What needs to be done: Set down every line of the data exactly, skipping the pictures.

[Source data Boundary: Start]

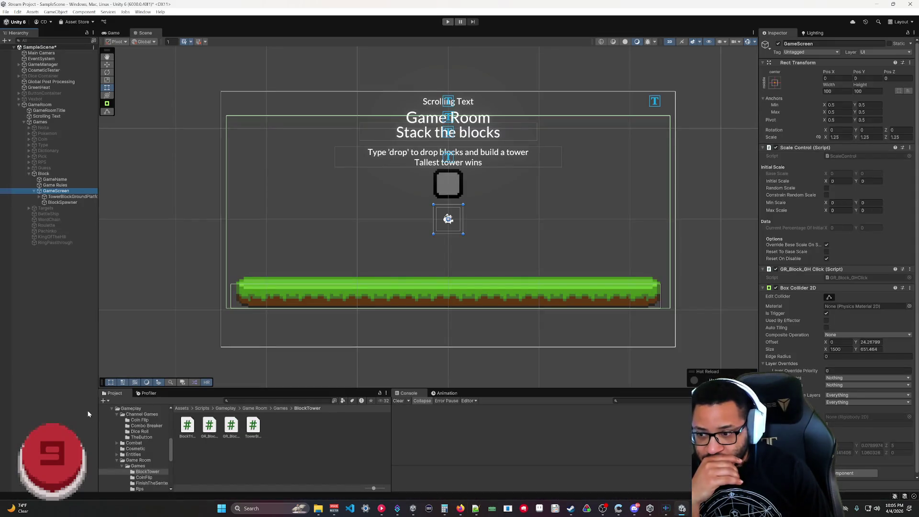
{"action": "scroll", "coordinate": [136, 438], "scroll_direction": "down", "scroll_amount": 5}
{"action": "left_click_drag", "start_coordinate": [315, 389], "coordinate": [311, 305]}
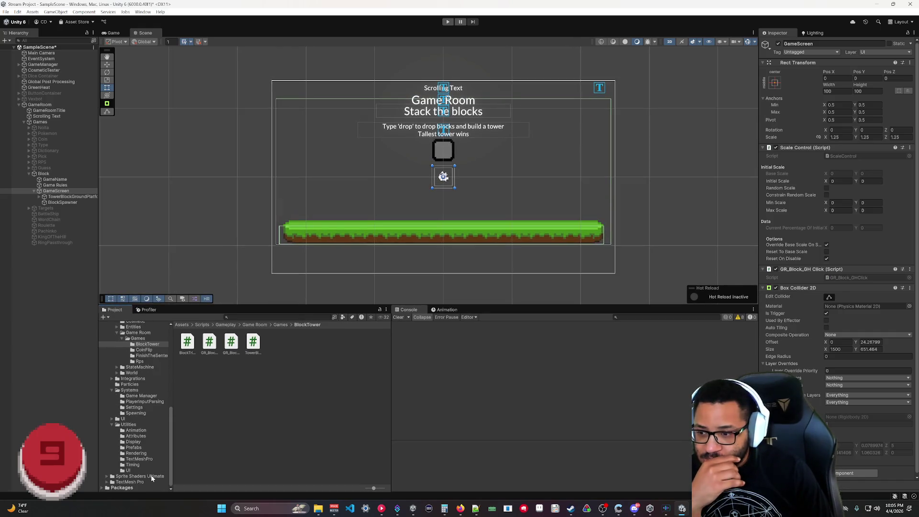
{"action": "left_click", "coordinate": [113, 424]}
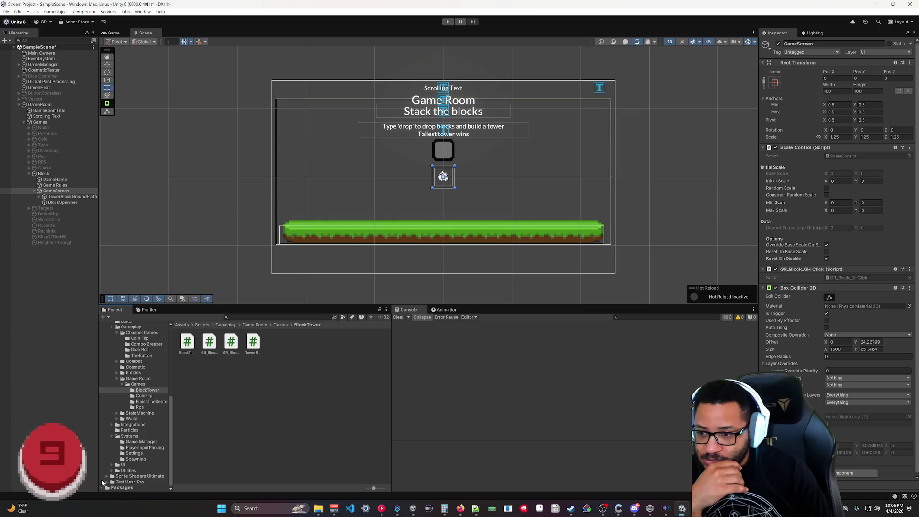
{"action": "left_click", "coordinate": [111, 435]}
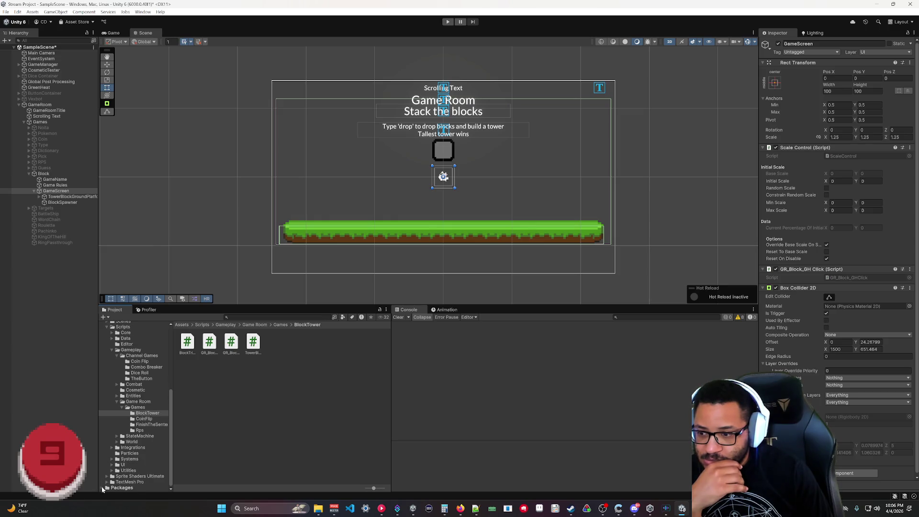
{"action": "scroll", "coordinate": [118, 448], "scroll_direction": "down", "scroll_amount": 3}
{"action": "scroll", "coordinate": [105, 426], "scroll_direction": "down", "scroll_amount": 3}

[Source data Boundary: End]

Finished exercise:
{"action": "scroll", "coordinate": [136, 438], "scroll_direction": "down", "scroll_amount": 5}
{"action": "left_click_drag", "start_coordinate": [315, 389], "coordinate": [311, 305]}
{"action": "left_click", "coordinate": [113, 424]}
{"action": "left_click", "coordinate": [111, 435]}
{"action": "scroll", "coordinate": [118, 448], "scroll_direction": "down", "scroll_amount": 3}
{"action": "scroll", "coordinate": [105, 426], "scroll_direction": "down", "scroll_amount": 3}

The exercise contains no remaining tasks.